I am trying to understand how I can numerically evaluate the imaginary error function with the incomplete gamma function for all $x \in \mathbb{R}$. I found here that the imaginary error function can be expressed as:
$$erfi(x) = \frac{\sqrt{-x^2}}{x}\big( Q( \frac{1}{2}, -x^2, \infty) -1 \big) $$
Where $Q$ is the regularized incomplete gamma function. For $x \in \mathbb{R}$ this equates to:
$$erfi(x) = i \big( Q( \frac{1}{2}, -x^2, \infty) -1 \big) $$
Now, I can evaluate the incomplete Gamma function, but using this method I won't get a real data type back. This confuses me, since for instance, another representation of the imaginary error function is:
$$erfi(x) = \frac{2}{\sqrt{\pi}} e^{x^{2}} D(x) $$
Where $D$ is the Dawson Function. This is entirely real valued! Also the scipy implementation gives me a real value too. [Yes I see the reference code, but it is pretty much impossible to follow.
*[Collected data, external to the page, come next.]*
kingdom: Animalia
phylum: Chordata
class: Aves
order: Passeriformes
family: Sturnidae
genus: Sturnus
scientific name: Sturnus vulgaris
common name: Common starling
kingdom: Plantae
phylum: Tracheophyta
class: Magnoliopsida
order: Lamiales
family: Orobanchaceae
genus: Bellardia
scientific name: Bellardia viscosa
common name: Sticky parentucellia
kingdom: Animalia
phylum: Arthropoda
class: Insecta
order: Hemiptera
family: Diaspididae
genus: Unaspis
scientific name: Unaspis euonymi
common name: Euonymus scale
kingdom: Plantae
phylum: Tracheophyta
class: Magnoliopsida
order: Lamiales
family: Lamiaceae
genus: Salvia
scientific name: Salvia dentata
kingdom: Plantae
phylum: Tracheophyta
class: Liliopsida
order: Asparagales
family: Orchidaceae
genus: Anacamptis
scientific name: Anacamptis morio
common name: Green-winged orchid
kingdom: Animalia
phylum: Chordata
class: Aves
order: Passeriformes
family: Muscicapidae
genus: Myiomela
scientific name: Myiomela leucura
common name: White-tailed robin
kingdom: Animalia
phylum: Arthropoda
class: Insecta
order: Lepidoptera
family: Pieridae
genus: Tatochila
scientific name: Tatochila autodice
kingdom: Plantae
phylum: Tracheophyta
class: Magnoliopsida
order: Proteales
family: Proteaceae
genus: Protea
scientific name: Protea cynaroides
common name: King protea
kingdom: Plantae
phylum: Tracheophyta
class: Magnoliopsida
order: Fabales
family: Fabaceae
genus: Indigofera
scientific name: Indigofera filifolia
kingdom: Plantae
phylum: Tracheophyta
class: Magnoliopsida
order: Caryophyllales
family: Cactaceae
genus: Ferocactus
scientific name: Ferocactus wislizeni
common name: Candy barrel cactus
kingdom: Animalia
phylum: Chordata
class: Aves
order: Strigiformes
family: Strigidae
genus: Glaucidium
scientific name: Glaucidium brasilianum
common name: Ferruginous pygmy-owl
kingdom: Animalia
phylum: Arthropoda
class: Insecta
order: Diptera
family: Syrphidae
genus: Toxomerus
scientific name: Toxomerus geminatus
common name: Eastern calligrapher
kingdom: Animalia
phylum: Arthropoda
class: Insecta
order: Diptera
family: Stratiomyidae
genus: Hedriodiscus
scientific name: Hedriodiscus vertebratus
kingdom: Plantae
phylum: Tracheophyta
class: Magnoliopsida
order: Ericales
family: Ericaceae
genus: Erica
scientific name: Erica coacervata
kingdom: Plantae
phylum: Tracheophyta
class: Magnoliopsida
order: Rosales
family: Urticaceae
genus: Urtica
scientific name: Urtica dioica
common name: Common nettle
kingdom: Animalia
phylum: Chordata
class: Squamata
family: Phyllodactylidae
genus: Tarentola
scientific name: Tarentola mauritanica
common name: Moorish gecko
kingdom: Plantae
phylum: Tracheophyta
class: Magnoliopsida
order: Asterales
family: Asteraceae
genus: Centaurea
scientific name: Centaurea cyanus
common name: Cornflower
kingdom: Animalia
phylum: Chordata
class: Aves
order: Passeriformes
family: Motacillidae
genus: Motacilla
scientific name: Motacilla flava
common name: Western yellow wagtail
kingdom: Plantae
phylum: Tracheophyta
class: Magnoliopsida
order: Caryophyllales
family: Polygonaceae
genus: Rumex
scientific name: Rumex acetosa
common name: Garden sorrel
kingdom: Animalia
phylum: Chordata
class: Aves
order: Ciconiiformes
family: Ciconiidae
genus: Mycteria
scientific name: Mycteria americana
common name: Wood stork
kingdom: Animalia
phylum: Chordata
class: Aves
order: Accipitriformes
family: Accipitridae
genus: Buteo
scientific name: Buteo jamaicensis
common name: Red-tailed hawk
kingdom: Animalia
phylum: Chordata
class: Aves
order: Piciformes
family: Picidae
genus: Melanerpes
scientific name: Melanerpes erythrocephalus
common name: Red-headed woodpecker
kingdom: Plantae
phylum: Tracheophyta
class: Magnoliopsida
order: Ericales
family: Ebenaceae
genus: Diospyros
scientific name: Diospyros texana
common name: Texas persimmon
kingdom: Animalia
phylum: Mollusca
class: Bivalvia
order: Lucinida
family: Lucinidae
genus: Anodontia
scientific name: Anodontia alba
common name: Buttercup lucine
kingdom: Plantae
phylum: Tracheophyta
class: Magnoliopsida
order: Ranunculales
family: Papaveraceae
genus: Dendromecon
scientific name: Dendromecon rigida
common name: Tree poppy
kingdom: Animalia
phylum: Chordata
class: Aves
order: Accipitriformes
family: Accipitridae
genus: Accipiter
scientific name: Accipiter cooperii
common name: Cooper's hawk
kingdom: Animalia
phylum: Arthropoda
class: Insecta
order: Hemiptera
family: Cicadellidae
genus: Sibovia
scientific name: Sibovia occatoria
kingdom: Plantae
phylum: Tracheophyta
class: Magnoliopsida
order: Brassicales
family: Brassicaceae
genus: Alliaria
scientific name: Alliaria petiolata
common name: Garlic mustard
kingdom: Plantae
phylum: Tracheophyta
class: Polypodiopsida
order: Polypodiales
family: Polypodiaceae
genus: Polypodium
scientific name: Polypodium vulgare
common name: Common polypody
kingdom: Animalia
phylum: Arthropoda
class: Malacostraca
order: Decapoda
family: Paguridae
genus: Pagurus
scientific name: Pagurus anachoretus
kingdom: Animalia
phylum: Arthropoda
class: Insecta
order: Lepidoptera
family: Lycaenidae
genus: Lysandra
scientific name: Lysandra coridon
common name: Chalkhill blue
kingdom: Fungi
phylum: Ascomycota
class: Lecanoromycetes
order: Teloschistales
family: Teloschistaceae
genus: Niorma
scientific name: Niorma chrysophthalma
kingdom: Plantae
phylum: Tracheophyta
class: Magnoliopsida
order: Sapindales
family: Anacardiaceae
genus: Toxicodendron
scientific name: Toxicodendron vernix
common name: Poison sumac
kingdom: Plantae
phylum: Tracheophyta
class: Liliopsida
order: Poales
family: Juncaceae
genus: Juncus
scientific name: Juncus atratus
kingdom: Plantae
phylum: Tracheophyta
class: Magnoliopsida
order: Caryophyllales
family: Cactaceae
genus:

Besides, I want to understand how to do it myself.]
How can I implement the erfi function using the incomplete Gamma representation and still get a real value back?
There are two points to note:
The incomplete $\Gamma(1/2, -x^2)$ function is complex.
$\frac{\sqrt{-x^2}}{x}$ is $-i$ except for real $x>0$.
Here is an example for $x=-2$
$$\mathrm{erfi(-2)} = -18.56480241$$ $$\Gamma(1/2,-4) = 1.772453851-32.90525553i$$ $$Q(1/2,-4) = \Gamma(1/2,-4)/\sqrt{\pi}=1.000000000-18.56480241 i$$
$$\Big(Q(1/2,-4)-1\Big)\frac{\sqrt{-4}}{-2} = (-18.56480241 i) \times (-i) = -18.56480241$$